From the Wiki-Web.
The DeSoto Fireflite was introduced in 1955 as De Soto’s flagship model. The car was wider and longer than previous DeSoto models and it came equipped with a V8 engine producing 255 hp and PowerFlite automatic transmission. The transmission was operated by a Flite-Control lever located on the dashboard. The car weighed 4,070 lb (1850 kg) and cost US$3,544.
The car was best known for its long, tapering tail fins, often accentuated by a two-tone exterior finish. The interior offered bench seating that could accommodate six passengers. The Fireflite had a 0 to 60 mph (100 km/h) acceleration time of 11 seconds and a top speed of 110 mph (175 km/h).
The Fireflite’s bold design increased sales for DeSoto. In 1955, DeSotos sold well with over 114,765 examples produced, making 1955 the best year for the company since 1946. By 1956, DeSoto placed eleventh in U.S. production with an annual production of 110,418 cars. The success was short-lived, however, and De Soto went out of business in November 1960.
In 1956, a gold and white Fireflite convertible was the Official Pace Car for the 1956 Indianapolis 500. The Fireflite convertibles were rare, with only 186 produced.

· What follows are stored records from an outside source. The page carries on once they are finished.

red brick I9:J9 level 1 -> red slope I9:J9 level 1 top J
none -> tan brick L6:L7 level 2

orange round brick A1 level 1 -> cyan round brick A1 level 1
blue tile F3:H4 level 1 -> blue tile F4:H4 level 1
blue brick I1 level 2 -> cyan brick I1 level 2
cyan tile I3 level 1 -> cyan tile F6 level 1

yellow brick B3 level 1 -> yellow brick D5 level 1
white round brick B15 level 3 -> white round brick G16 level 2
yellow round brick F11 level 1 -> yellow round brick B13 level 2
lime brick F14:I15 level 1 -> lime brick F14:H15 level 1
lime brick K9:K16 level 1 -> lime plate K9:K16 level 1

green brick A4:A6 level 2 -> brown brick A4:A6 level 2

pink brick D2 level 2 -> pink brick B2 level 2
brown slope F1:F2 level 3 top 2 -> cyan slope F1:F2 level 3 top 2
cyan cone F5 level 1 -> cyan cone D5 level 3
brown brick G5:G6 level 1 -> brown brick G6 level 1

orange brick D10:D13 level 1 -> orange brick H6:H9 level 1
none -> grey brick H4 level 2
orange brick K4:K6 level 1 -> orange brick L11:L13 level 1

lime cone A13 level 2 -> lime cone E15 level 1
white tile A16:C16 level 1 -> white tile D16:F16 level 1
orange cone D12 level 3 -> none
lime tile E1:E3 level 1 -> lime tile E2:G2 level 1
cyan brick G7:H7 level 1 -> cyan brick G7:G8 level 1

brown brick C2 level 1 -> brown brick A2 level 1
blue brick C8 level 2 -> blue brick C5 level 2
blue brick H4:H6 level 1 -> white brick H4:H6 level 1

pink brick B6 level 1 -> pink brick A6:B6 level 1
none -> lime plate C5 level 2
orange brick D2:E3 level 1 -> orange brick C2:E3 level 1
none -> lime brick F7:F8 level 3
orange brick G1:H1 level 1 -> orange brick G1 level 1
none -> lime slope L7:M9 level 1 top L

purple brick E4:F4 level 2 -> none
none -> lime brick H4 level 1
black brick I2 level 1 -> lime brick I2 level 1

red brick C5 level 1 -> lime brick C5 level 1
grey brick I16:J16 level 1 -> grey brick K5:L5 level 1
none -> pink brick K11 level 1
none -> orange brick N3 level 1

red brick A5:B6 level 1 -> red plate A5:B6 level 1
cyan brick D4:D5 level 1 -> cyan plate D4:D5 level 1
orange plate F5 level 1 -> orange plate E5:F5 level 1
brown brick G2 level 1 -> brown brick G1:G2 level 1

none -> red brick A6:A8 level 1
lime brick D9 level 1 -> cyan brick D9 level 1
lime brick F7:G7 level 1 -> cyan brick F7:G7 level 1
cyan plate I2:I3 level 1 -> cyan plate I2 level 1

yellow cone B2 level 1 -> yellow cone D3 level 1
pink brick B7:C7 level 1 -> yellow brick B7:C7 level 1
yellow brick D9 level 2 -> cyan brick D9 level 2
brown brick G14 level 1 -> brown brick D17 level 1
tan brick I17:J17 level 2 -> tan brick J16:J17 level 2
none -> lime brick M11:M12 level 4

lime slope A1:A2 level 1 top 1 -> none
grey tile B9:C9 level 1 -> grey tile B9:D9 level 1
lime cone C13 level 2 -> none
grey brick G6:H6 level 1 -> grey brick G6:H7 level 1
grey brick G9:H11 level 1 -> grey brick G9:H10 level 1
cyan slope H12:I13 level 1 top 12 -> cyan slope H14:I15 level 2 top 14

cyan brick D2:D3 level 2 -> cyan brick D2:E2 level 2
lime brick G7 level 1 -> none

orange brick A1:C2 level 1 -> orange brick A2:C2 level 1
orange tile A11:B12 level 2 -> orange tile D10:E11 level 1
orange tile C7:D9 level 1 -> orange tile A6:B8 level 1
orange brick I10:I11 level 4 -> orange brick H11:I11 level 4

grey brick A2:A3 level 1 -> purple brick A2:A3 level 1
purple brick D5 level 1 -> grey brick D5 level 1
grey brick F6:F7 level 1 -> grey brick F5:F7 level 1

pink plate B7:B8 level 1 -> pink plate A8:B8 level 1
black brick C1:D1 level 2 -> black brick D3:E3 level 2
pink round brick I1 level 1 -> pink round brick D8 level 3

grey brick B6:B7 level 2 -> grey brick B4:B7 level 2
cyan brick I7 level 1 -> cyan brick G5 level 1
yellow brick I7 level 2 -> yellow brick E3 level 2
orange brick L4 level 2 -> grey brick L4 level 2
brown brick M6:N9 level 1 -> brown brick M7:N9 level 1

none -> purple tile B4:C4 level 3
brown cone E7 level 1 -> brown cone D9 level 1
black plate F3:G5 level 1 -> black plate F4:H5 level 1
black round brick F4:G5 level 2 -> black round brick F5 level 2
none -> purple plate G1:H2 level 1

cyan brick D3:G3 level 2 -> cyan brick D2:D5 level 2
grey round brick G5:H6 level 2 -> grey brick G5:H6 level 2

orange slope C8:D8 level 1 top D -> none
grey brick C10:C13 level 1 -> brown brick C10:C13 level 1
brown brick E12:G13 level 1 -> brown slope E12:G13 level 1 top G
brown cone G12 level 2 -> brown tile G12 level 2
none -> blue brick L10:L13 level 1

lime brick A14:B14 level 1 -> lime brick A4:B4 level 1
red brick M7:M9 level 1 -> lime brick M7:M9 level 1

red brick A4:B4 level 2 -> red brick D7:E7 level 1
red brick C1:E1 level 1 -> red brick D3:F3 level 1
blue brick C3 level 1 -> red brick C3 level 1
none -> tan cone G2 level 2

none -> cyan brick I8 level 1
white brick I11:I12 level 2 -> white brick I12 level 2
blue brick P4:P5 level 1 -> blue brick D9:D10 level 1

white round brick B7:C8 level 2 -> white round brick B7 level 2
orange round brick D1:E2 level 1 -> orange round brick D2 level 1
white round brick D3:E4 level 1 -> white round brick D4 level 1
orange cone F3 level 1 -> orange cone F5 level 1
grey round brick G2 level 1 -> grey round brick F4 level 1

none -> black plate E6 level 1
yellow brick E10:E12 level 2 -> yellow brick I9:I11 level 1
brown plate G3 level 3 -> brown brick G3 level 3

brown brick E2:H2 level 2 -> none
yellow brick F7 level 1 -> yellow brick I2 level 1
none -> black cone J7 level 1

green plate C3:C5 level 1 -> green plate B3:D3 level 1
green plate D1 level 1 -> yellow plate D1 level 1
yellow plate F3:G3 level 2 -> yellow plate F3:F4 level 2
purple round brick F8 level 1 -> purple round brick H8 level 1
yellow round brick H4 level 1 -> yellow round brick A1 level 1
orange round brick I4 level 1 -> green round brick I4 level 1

The Fireflite’s appearance for 1957 was modified with the help of Chrysler Corporation's head stylist, Virgil Exner. The design was bold and radical with large tail fins, dual oval exhaust and triple-lens taillights. The tail fins were not only aesthetic, but helped to stabilize the car at high speeds.
In 1957 the Fireflite was superseded by the DeSoto Adventurer as the premium DeSoto model. Nevertheless, Fireflites continued to offer high-grade appointments in a full line of body styles. Also in 1957, a station wagon was added to the Fireflite's lineup.